Resolving competing land use priorities and balancing negative and positive feedbacks can be daunting. For example, the study by Thaker et al. in this issue adds to the known effect of wind turbines on birds by showing that the reduction in the presence of avian predators can affect population density, behaviour and physiology of reptile prey. This should certainly not be seen as a reason to avoid wind energy, but it illustrates the fact that all energy choices have ecological consequences, which must be factored into the choice of site for renewable energy sources. Of course, reducing total energy use should be an equal global priority alongside cleaning up the energy supply. A more extreme example of the fact that technological fixes can have complex repercussions is the recent study by Trisos et al., which suggests that solar geoengineering attempts, and specifically the way in which they are terminated, could have severe consequences for biodiversity.

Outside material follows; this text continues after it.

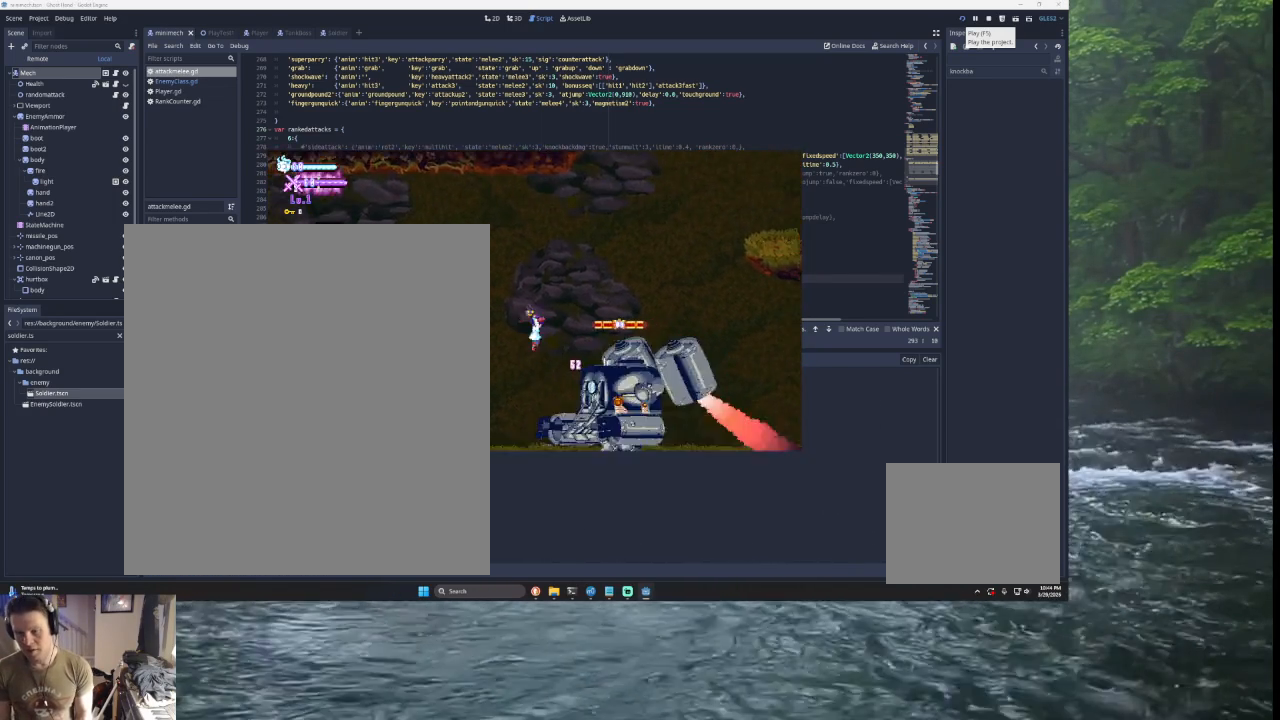
{"buttons": [], "left_stick": "center", "right_stick": "center", "events": [[67, "left_stick", "center"], [67, "right_stick", "down"], [200, "right_stick", "center"]]}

Also in this issue, Doughty et al. report that increasing temperature may lead to a darkening of tropical forest leaves, thereby increasing the energy absorbed from the sun and potentially exacerbating the warming effect. Again, this needs to be considered in context as there are many climate feedbacks between physical and biological systems that are challenging to consider simultaneously in models, meaning that individual feedbacks should not be given undue prominence at the expense of the others.

Despite these complexities, the IPCC report’s message for biological scientists is clear: there is still the chance to keep warming to a level that falls short of catastrophic, and our disciplines are absolutely central to the task. We should seek to understand how different scenarios and policies might trade off against each other, but we should not fall into the trap of letting these uncertainties hinder progress. Nor should we waste time squabbling over which aspects of the environmental challenge are the most important. For example, habitat loss is currently the major driver of species extinctions, but it is clear that climate change will soon become similarly important. Moreover, given the links between habitat loss, deforestation, carbon storage, food security and economic policy, it is unrealistic to talk about any driver in isolation. The IPCC report presents a stark depiction of the massive difference between the effects of 1.5 °C and 2 °C warning, and should be treated as a multilateral call to arms for all climate and related environmental research and policy.